Alexander - "Garden" (Perverted by Language)

“Garden” was the first song by the Fall to truly hit home for me, and it’s still my favorite. It’s like an anthem for when everything goes wrong, and is therefore highly appropriate to the now. The song’s multiple allusions (which have been elucidated on the website dedicated thereto) allow for many interpretations. The title alludes rather visibly and immediately to Eden, but one which, in the song’s context, has been made filthy. Similarly, a few rich, filthy hogs have thoroughly made foul our common pigpen.  

– Alexander Dickow, academic and author of Appetites

Eric - "Eat Y'self Fitter" (Peel Session)

I had read about The Fall but had never heard them. What I had read I found intriguig, the repetition, the anit-image, their stubborness etc. When one cold day early 1984 I was cycling to my girlfriend in the next village here in the middle of The Netherlands, my trusted Walkman radio was tuned to Dutch VPRO Radio. All of a sudden they played Eat Y’self Fitter. I was overwhelmed. Never did I hear such an odd song before. It was so different from what I heard so far (straight forward top 40, punk and wave etc.) and in it’s rawness and driving rhtythm lay something new I contacntly loved. Still one of my favourite songs. And a key song, you instantly know if you can appreciate the group or dislike them. No inbetween.

– Eric Vonk

Steve - "Dropout Boogie" (Glastonbury 2015)

A cover of a song from Captain Beefheart’s debut album Safe As Milk that made it onto the set-list three times in the summer of 2015. Two of the three are on YouTube. The Birmingham one suffers from camera-phone standard sound quality and is also a bit sluggish and a little under-rehearsed sounding in places. The Glastonbury version is a completely different kettle of fish though. Obviously, the sound quality is far better, coming from a BBC broadcast. Smith is relatively focused and gives a pretty ‘straight’ but effective rendition; the group sound tight and aggressive, bolstered by the double-drum Melling/Garratt assault. It builds into an impressive wig-out climax, featuring some impromptu vocals from Eleni and one of MES’s trademark keyboard solos. Good stuff.

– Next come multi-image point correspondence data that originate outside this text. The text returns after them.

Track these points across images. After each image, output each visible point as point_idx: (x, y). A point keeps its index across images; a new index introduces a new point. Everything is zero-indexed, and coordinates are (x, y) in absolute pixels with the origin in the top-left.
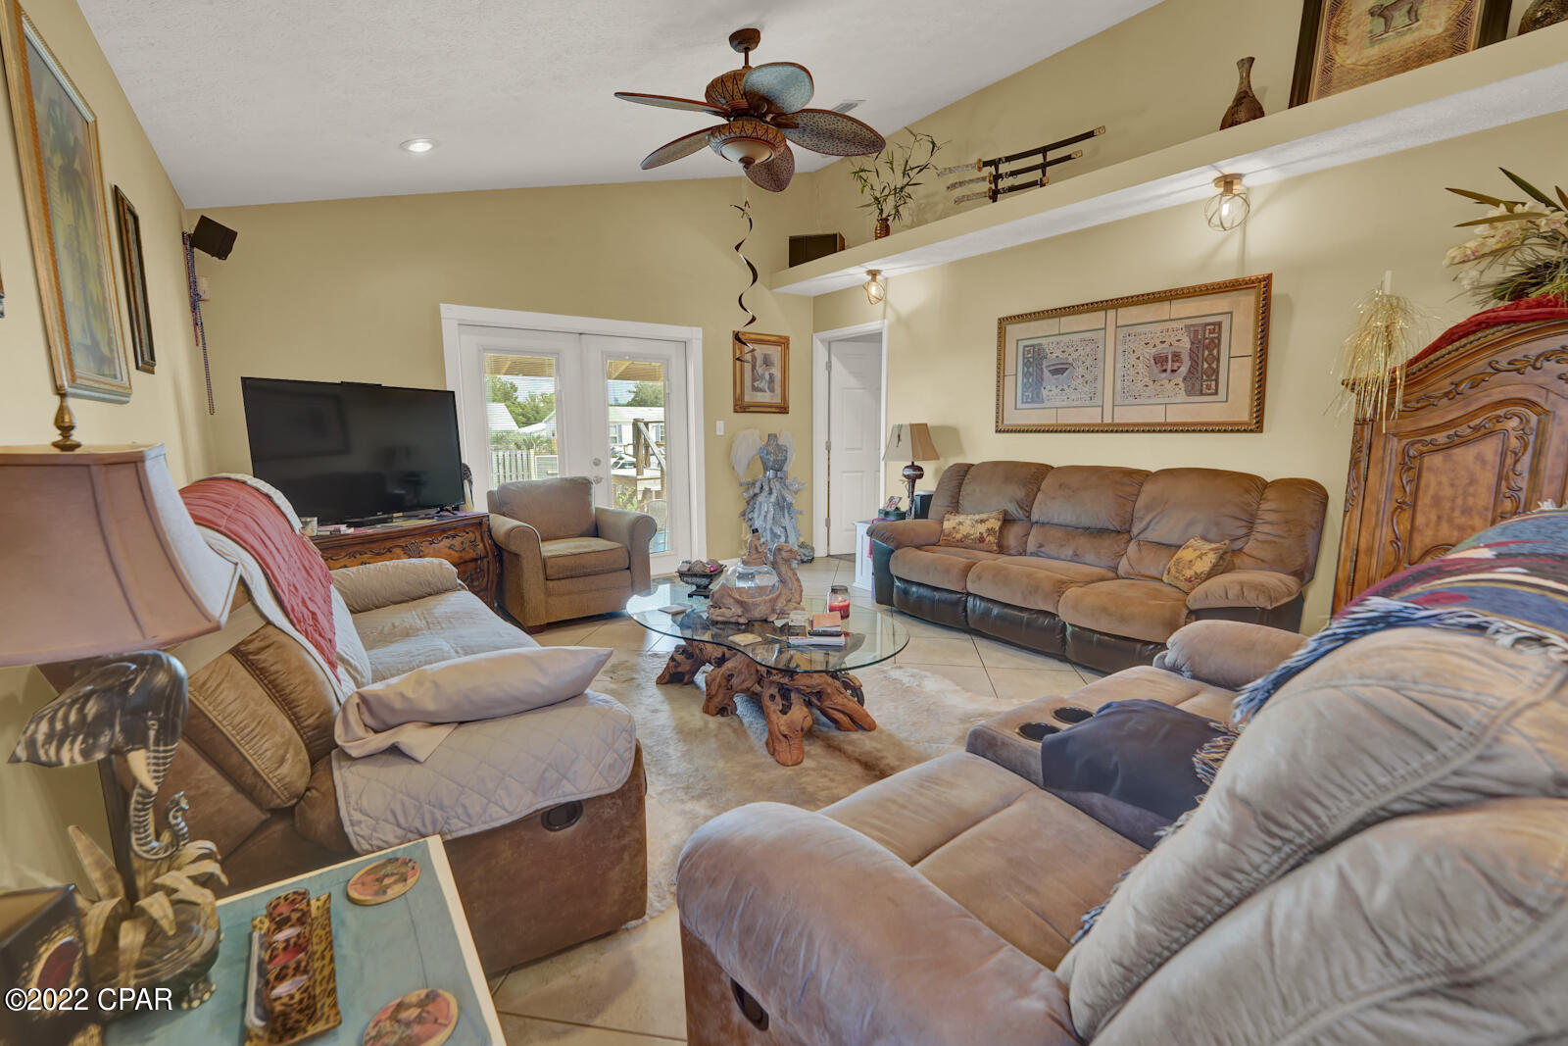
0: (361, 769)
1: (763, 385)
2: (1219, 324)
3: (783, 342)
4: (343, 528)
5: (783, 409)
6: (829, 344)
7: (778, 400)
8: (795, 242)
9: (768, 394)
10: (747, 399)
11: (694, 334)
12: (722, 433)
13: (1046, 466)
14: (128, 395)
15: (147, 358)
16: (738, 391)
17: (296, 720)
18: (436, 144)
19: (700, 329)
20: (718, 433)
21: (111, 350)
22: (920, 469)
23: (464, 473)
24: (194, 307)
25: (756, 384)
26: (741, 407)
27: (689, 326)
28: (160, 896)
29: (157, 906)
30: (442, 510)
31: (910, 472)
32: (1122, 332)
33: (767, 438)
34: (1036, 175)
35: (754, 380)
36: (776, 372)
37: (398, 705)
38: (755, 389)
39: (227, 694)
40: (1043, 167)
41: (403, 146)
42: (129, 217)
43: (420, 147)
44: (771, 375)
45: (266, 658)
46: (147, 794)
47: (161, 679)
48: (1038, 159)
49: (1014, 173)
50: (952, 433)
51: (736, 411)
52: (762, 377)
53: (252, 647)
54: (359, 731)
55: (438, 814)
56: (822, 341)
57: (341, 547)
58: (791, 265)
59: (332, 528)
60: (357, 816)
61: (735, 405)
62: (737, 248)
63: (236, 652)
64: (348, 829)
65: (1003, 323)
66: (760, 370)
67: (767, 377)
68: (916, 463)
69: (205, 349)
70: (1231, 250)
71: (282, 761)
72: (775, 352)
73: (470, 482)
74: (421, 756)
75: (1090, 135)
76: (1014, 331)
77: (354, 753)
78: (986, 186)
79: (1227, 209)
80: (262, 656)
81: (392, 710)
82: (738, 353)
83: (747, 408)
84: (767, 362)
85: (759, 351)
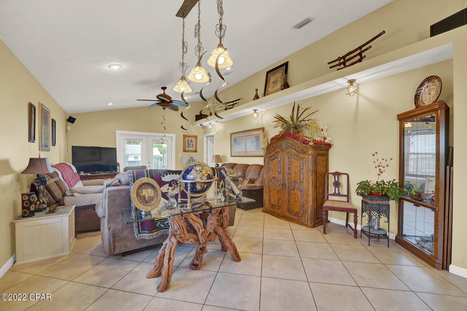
0: (68, 197)
1: (191, 146)
2: (259, 136)
3: (196, 137)
4: (89, 174)
5: (196, 151)
6: (207, 137)
7: (194, 149)
8: (197, 116)
9: (192, 148)
10: (186, 149)
11: (174, 136)
12: (180, 157)
13: (236, 164)
14: (50, 150)
15: (54, 144)
16: (184, 147)
17: (62, 191)
18: (113, 104)
19: (175, 134)
20: (179, 156)
21: (48, 144)
22: (218, 165)
23: (118, 164)
24: (66, 132)
25: (189, 146)
26: (185, 151)
27: (172, 134)
28: (41, 200)
29: (41, 201)
30: (112, 172)
31: (216, 165)
32: (247, 137)
33: (190, 158)
34: (232, 106)
35: (188, 145)
36: (194, 143)
37: (75, 190)
38: (188, 147)
39: (53, 186)
40: (233, 105)
41: (107, 104)
42: (54, 122)
43: (110, 104)
44: (193, 144)
45: (59, 183)
46: (42, 190)
47: (45, 179)
48: (232, 103)
49: (229, 106)
50: (224, 157)
51: (183, 152)
52: (190, 144)
53: (57, 182)
54: (69, 193)
55: (76, 203)
56: (205, 136)
57: (88, 177)
58: (196, 121)
59: (86, 174)
60: (66, 202)
61: (183, 150)
62: (162, 124)
63: (55, 182)
64: (65, 203)
65: (231, 134)
66: (190, 143)
67: (192, 144)
68: (218, 163)
69: (67, 140)
70: (260, 123)
71: (59, 195)
72: (194, 139)
73: (119, 166)
74: (76, 196)
75: (239, 99)
76: (233, 136)
77: (68, 195)
78: (224, 108)
79: (255, 115)
80: (58, 183)
81: (74, 191)
82: (184, 139)
83: (186, 151)
84: (191, 141)
85: (189, 139)
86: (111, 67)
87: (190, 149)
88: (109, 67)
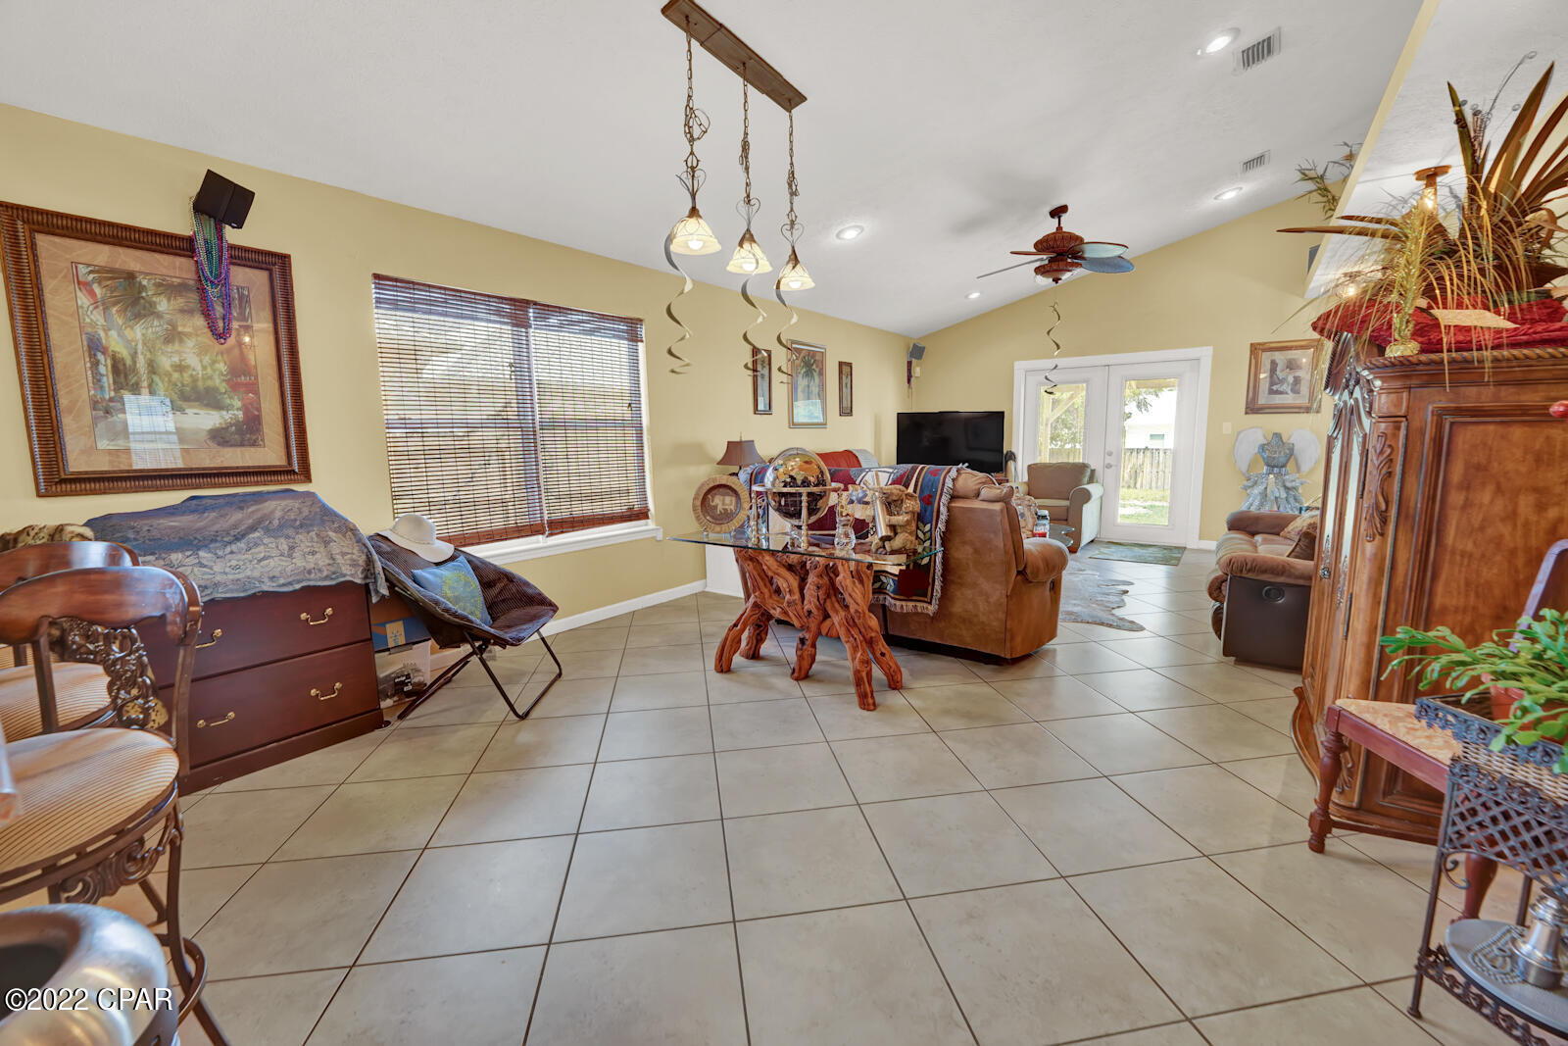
1: (1284, 387)
5: (1312, 408)
10: (1262, 401)
11: (1206, 353)
12: (1229, 433)
14: (825, 426)
15: (847, 411)
16: (1252, 394)
19: (1211, 348)
20: (1225, 433)
23: (1011, 457)
25: (1275, 388)
26: (1252, 409)
27: (1200, 346)
35: (1272, 384)
38: (1272, 392)
41: (967, 297)
42: (845, 368)
43: (975, 296)
44: (1296, 379)
51: (1246, 413)
52: (1281, 381)
61: (1247, 408)
66: (1280, 374)
67: (1291, 379)
72: (1303, 356)
73: (1015, 461)
82: (1253, 361)
83: (1262, 409)
84: (1291, 365)
85: (1279, 357)
86: (842, 236)
87: (1278, 400)
88: (838, 236)
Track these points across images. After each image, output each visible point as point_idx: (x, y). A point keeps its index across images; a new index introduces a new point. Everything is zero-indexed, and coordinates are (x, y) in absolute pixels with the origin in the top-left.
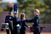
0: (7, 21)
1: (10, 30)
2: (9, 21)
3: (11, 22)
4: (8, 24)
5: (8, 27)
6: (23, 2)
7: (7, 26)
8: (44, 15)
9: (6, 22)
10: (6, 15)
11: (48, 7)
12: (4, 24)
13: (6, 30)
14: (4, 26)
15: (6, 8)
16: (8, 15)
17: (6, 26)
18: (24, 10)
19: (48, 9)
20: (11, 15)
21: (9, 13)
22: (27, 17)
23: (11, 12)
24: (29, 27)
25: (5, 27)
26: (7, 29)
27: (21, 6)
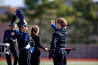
0: (6, 39)
1: (12, 55)
2: (11, 39)
3: (14, 40)
4: (8, 45)
5: (9, 51)
6: (36, 5)
7: (7, 48)
8: (73, 29)
9: (5, 42)
10: (6, 29)
11: (80, 14)
12: (2, 44)
13: (5, 56)
14: (1, 48)
15: (5, 17)
16: (8, 29)
17: (5, 49)
18: (37, 21)
19: (80, 17)
20: (14, 29)
21: (10, 26)
22: (43, 31)
23: (14, 24)
24: (47, 49)
25: (3, 51)
26: (8, 53)
27: (32, 12)
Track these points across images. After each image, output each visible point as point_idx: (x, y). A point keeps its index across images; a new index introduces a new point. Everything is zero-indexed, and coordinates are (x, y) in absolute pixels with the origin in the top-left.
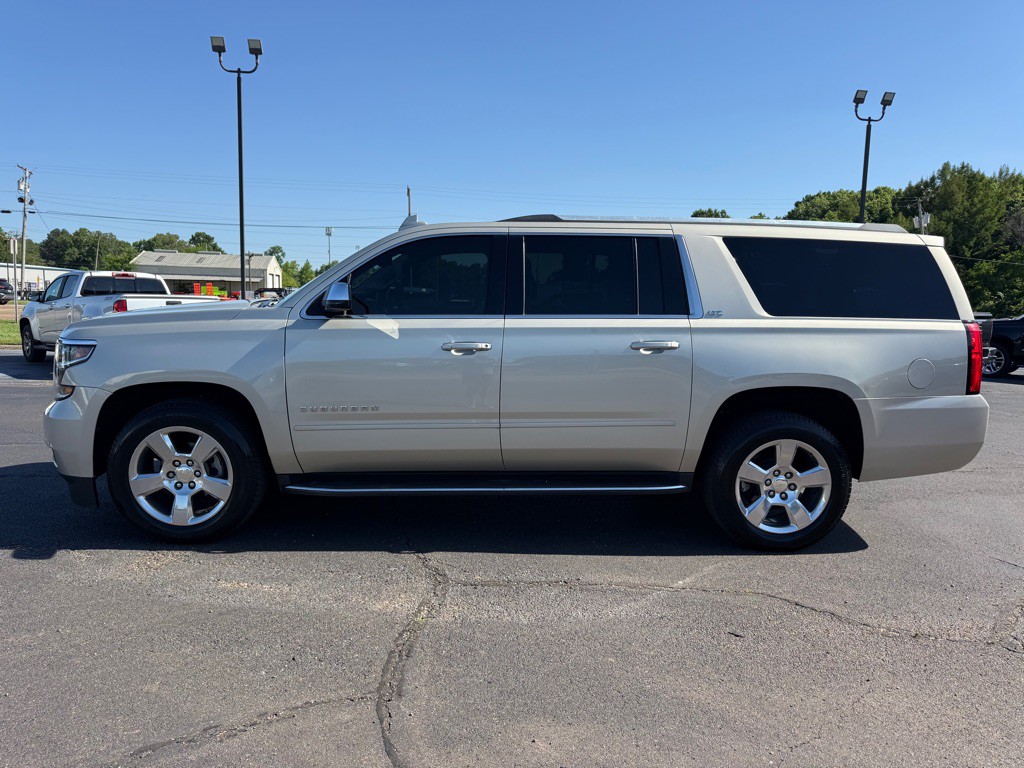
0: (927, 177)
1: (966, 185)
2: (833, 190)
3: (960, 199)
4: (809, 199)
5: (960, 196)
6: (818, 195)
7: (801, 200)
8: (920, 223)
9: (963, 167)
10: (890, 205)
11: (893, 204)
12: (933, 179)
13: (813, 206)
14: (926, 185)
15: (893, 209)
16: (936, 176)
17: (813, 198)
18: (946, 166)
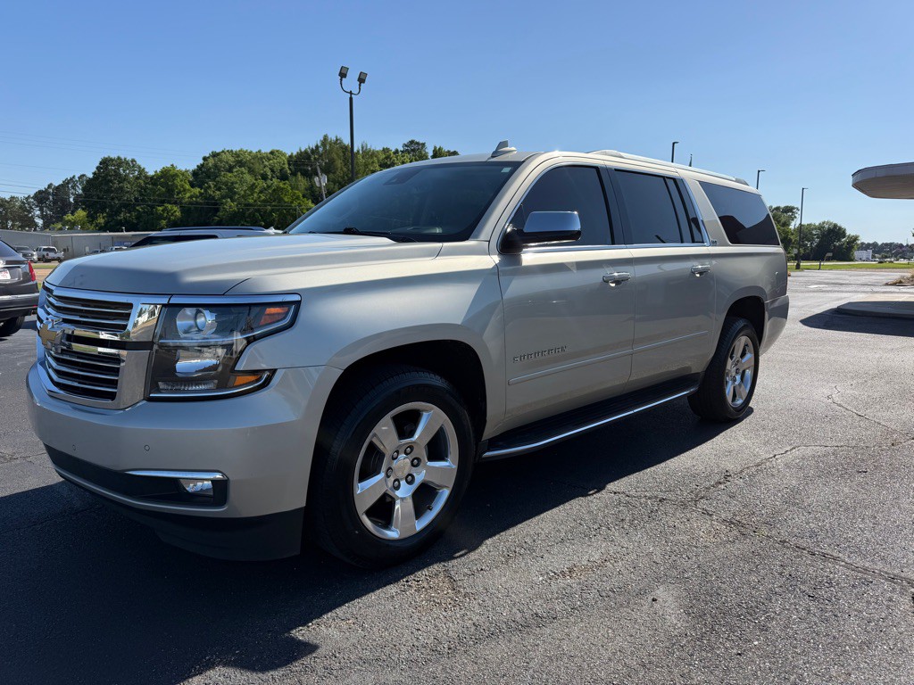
0: (313, 146)
1: (341, 154)
2: (236, 148)
3: (339, 165)
4: (215, 155)
5: (339, 163)
6: (223, 152)
7: (208, 155)
8: (320, 181)
9: (337, 140)
10: (286, 166)
11: (289, 164)
12: (317, 147)
13: (221, 161)
14: (312, 151)
15: (290, 169)
16: (319, 145)
17: (218, 154)
18: (325, 138)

– Steve Pringle, blogger and archivist for The Fall in Fives

Andy - "Slates, Slags etc." (Slates)

It was the first song by the band that registered in my memory. I was just discovering Peel and all the bands seemed wonderful and frightening, but the name The Fall, and MEs’s voice had registered. Then Peel played this. I remember telling a school mate about it the next day, ‘It goes on for about 10mins, he says the same thing over and over, slates, slags or something, and every line ends ‘ah.’ It’s great.’

– Andy Green

Marc - "Put Away" (The Complete Peel Sessions 1978 - 2004)

I discovered The Fall a few weeks before graduating, and a few days after watching the excellent movie that is 24 Hour Party People. I strongly needed some wildness before entering the “adult life”, and I’m glad that songs like “Put Away” and “Fibre Book Troll” taught me that wildness is forever once it’s digested.

– Marc Louis-Boyard, author for Slow Culture.